There is definitely some interplay and overlap here with the quality score, as marbling is a factor one must consider when assigning a quality score of 1-5 up above. But the BMS score is much a more specific look at the intramuscular fat. Here is the relationship between quality and BMS:

Quality 1 = BMS 1 (poor)
Quality 2 = BMS 2 (below avg)
Quality 3 = BMS 3-4 (avg)
Quality 4 = BMS 5-7 (good)
Quality 5 = BMS 8-12 (excellent)

As you can see, a score of 5 covers a wide range when it comes to the BMS scale. BMS 8 is very different from BMS 12, yet they are both a 5 for quality.

You may be thinking, why the redundancy? Well, as I mentioned in the previous section, the quality also takes meat color, fat color, texture and other variables into account. BMS, again, is purely about the marbling.

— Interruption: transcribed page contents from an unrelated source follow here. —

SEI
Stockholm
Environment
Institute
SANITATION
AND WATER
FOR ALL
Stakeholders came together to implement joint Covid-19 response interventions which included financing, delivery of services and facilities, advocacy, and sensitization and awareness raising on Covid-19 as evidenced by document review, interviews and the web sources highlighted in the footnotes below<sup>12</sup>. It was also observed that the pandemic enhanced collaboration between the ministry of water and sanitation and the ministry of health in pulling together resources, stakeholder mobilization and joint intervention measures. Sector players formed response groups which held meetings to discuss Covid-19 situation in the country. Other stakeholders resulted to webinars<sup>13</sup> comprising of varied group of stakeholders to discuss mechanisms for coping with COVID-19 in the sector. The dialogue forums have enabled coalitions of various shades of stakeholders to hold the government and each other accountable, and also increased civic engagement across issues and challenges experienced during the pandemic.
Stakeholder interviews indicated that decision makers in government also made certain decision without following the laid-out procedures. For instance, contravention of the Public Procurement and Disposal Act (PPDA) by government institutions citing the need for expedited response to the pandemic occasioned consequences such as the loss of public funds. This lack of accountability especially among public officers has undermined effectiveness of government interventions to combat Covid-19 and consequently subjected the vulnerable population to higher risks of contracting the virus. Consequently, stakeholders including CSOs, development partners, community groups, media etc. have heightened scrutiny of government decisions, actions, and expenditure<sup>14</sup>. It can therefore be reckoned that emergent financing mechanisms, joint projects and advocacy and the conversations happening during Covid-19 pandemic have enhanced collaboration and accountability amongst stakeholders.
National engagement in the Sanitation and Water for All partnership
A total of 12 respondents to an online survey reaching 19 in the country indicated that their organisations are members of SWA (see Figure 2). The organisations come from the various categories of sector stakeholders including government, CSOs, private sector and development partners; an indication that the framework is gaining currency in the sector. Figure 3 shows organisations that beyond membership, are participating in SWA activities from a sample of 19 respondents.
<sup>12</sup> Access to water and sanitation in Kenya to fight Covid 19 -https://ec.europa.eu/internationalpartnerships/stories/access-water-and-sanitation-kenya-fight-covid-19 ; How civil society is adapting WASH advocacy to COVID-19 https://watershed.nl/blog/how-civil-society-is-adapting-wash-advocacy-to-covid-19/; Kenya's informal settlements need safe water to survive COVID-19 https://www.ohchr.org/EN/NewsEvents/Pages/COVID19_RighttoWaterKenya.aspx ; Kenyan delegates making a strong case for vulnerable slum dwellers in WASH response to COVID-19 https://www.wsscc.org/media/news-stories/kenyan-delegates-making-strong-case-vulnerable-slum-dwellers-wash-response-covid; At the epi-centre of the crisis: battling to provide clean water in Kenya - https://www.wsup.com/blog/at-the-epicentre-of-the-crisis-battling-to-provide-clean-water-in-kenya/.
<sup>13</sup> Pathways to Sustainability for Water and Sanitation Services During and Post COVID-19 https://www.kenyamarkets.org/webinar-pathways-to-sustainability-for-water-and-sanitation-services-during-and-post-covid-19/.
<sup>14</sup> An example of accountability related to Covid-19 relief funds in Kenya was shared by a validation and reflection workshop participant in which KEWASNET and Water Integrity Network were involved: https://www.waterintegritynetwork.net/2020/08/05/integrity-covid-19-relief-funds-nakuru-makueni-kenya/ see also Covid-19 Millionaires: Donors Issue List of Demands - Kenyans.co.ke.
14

But when I see “A5” on a menu, I want to know the BMS as well. I sell BMS 9 domestic wagyu strip for $75 a pound, whereas I sell BMS 12 Kobe for $200 a pound. Both would be considered a quality of 5. See how the BMS score just within the quality rating of 5 can drastically alter the price? Crazy.

Putting It All Together

Basically the best quality available is A5 BMS 12. The A means that there was very little junk on the animal, and it had a good-sized rib eye. The 5 means it’s the best when assessing all the variables relevant to quality, like color, texture and fat. And the 12 means that it has the most marbling.

But I wouldn’t shy away from B5 or C5 BMS 12 either. Remember the letter grade is more about quantity, at least it seems so to me, anyway. Actually, my sweet spot seems to be around BMS 8 or 9. Anything more than that is like foie gras. It tastes like a completely different protein.